TASK INSTRUCTIONS.
- 1) In the forum question about counting outputs, why is 244 given as not acceptable?
- 2) In the forum question about counting outputs, list every variable name that the code assigns with an equals sign.
- 3) From the forum question about counting outputs, write out the part that opens with the words containing "Reputation: 13" and closes with "outputs I have.".

CODEWITHSUNDEEP
python
Ahmed Othman Gad
Ahmed Othman Gad

Reputation: 13

How to count number of outputs?

I have a simple problem, for which I have to find how many numbers in a specified interval where the digits of one number are all different. I wrote the code to find these numbers but can't count how many outputs? for example, 244 is not acceptable as two digits are similar, 243 is acceptable because all digits are different. I just want to count how many outputs I have.

list = []
for i in range(234,567):
    list.append (i)
for n in list:
    x=[int(a) for a in str(n)]
    if  x[0] != x[1] !=x[2] and x[0]!= x[2]:
        strings = [str(number) for number in x]
        a_string="".join (strings)
        finalrz=int(a_string)
        print (finalrz)

Upvotes: 1

Views: 204

Answers (2)

ROWS.
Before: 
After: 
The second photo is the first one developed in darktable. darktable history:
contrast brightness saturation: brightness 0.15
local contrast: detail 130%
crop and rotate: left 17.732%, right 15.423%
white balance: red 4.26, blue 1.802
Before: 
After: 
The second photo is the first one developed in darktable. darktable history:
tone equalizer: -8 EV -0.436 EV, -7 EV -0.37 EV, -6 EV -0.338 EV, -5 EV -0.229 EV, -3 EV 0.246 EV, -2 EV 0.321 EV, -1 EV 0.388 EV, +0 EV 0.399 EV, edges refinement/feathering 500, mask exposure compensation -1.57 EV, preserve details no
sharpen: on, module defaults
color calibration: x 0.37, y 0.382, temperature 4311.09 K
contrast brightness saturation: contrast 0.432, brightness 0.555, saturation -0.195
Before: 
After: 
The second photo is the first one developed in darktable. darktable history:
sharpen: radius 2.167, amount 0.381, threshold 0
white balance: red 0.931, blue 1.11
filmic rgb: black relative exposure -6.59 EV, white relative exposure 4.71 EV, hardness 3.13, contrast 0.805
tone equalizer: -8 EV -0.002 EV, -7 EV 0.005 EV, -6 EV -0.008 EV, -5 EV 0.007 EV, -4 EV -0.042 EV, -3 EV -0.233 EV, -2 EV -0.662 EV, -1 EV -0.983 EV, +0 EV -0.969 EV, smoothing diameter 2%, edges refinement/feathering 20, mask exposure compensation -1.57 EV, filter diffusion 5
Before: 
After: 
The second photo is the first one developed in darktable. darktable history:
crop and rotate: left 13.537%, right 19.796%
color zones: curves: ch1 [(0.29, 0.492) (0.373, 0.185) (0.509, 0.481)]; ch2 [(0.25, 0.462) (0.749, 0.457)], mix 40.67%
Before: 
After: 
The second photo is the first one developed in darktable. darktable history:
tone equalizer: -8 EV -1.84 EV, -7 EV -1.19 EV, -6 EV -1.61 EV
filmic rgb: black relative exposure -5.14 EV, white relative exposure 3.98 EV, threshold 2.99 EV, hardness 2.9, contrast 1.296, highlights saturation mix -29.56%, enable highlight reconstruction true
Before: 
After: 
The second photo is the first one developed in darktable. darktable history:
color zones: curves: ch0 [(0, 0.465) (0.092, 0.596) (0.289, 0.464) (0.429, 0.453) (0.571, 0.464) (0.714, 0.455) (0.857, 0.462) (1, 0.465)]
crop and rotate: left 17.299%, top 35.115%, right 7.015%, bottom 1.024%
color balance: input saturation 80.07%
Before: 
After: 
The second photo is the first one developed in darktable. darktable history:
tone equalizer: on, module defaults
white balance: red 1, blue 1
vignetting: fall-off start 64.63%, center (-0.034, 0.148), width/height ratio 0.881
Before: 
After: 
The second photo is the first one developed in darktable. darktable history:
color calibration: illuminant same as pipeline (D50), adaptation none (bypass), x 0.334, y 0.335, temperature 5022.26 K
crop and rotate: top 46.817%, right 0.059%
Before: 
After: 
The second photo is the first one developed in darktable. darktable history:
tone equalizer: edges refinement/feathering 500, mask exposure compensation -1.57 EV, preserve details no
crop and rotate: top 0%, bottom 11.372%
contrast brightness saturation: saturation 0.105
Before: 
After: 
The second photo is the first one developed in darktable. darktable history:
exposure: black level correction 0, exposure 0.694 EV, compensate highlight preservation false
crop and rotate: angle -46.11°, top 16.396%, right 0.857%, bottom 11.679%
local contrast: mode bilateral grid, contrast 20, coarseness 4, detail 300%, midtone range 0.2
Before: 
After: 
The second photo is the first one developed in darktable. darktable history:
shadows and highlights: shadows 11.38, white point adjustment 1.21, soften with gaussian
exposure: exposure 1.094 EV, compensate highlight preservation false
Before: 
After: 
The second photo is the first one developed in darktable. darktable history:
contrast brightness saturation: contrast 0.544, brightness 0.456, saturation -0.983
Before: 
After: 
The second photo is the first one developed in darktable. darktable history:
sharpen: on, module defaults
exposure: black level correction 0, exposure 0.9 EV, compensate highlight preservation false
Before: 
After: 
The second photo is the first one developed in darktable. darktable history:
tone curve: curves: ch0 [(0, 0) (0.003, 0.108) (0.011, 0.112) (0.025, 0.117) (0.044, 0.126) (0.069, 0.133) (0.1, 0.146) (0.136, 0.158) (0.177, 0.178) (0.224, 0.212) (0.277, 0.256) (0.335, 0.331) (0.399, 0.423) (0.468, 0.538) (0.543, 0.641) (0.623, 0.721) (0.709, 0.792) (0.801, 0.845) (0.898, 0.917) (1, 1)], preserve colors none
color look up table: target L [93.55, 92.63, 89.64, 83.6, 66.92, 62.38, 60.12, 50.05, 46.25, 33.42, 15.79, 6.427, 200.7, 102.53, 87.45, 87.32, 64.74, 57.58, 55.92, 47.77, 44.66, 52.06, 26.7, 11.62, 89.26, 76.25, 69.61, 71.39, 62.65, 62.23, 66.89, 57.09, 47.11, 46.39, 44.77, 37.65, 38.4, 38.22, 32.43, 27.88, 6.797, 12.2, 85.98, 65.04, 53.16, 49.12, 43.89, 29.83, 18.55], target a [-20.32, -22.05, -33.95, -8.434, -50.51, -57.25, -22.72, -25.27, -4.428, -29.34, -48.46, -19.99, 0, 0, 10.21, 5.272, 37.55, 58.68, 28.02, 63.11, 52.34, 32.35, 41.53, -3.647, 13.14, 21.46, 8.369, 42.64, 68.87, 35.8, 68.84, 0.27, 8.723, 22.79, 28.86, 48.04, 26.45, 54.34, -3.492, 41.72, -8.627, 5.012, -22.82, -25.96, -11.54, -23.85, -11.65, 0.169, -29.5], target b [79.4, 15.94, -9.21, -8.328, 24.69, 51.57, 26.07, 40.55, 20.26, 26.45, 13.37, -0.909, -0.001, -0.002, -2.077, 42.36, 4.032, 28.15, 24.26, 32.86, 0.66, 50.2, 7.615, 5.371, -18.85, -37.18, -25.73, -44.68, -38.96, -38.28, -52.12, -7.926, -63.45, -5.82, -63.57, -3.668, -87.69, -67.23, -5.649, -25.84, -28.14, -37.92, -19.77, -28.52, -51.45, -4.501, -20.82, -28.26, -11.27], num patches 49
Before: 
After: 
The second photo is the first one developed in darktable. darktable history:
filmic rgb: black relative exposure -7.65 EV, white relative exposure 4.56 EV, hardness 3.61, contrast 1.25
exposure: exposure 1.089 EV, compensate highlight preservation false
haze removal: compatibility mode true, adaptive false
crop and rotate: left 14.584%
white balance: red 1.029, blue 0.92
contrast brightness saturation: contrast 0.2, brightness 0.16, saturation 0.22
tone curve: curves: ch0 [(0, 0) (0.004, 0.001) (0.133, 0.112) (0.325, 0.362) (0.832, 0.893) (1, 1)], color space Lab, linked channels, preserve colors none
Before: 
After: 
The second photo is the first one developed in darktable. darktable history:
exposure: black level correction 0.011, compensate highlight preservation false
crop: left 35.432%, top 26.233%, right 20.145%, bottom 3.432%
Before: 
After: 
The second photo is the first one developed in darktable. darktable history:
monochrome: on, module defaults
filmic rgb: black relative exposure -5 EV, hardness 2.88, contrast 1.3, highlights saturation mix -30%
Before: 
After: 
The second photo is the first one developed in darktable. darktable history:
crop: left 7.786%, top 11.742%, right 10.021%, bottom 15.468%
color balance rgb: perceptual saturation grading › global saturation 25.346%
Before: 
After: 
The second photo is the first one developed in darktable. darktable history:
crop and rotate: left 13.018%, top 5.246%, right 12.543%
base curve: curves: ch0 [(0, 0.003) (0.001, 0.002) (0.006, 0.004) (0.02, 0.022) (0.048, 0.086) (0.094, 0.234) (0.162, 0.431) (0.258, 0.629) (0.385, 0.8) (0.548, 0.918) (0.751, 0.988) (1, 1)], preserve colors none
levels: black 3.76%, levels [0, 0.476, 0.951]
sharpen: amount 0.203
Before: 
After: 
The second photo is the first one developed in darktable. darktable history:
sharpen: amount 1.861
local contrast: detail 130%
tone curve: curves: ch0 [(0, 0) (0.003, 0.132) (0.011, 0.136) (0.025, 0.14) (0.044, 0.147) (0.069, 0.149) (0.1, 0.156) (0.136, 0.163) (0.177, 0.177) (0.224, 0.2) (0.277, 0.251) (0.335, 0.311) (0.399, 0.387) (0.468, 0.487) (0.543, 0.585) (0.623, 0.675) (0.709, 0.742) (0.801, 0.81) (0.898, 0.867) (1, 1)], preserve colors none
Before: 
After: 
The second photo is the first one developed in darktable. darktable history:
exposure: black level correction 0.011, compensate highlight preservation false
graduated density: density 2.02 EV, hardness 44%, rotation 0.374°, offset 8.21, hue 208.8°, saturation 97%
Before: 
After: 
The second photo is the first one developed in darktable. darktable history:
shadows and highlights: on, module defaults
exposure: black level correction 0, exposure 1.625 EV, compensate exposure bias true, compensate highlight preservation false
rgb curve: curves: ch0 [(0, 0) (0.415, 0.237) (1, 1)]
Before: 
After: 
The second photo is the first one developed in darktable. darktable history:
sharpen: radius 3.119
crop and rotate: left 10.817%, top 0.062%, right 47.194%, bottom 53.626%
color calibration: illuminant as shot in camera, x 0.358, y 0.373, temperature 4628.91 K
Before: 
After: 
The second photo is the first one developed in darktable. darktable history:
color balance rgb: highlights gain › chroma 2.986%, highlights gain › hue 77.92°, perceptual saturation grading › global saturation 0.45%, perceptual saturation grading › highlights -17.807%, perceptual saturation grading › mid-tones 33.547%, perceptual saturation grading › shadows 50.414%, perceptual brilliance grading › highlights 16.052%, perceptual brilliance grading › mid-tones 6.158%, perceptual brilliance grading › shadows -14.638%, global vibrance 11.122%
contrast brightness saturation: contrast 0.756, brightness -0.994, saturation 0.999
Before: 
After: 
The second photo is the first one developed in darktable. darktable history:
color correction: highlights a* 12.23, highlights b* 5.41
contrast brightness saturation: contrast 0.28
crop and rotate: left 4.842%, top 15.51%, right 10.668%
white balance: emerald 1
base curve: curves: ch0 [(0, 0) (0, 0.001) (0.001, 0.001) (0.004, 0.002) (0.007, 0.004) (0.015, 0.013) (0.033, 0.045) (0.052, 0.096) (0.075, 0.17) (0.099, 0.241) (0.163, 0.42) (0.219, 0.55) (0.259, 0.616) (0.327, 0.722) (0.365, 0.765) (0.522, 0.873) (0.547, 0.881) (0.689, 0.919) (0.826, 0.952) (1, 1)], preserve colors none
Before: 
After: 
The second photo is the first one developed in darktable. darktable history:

ANSWERS TO THE TASKS.
- 1) Two of its digits are similar.

- 2) list, x, strings, a_string, finalrz

- 3)
Reputation: 13

How to count number of outputs?

I have a simple problem, for which I have to find how many numbers in a specified interval where the digits of one number are all different. I wrote the code to find these numbers but can't count how many outputs? for example, 244 is not acceptable as two digits are similar, 243 is acceptable because all digits are different. I just want to count how many outputs I have.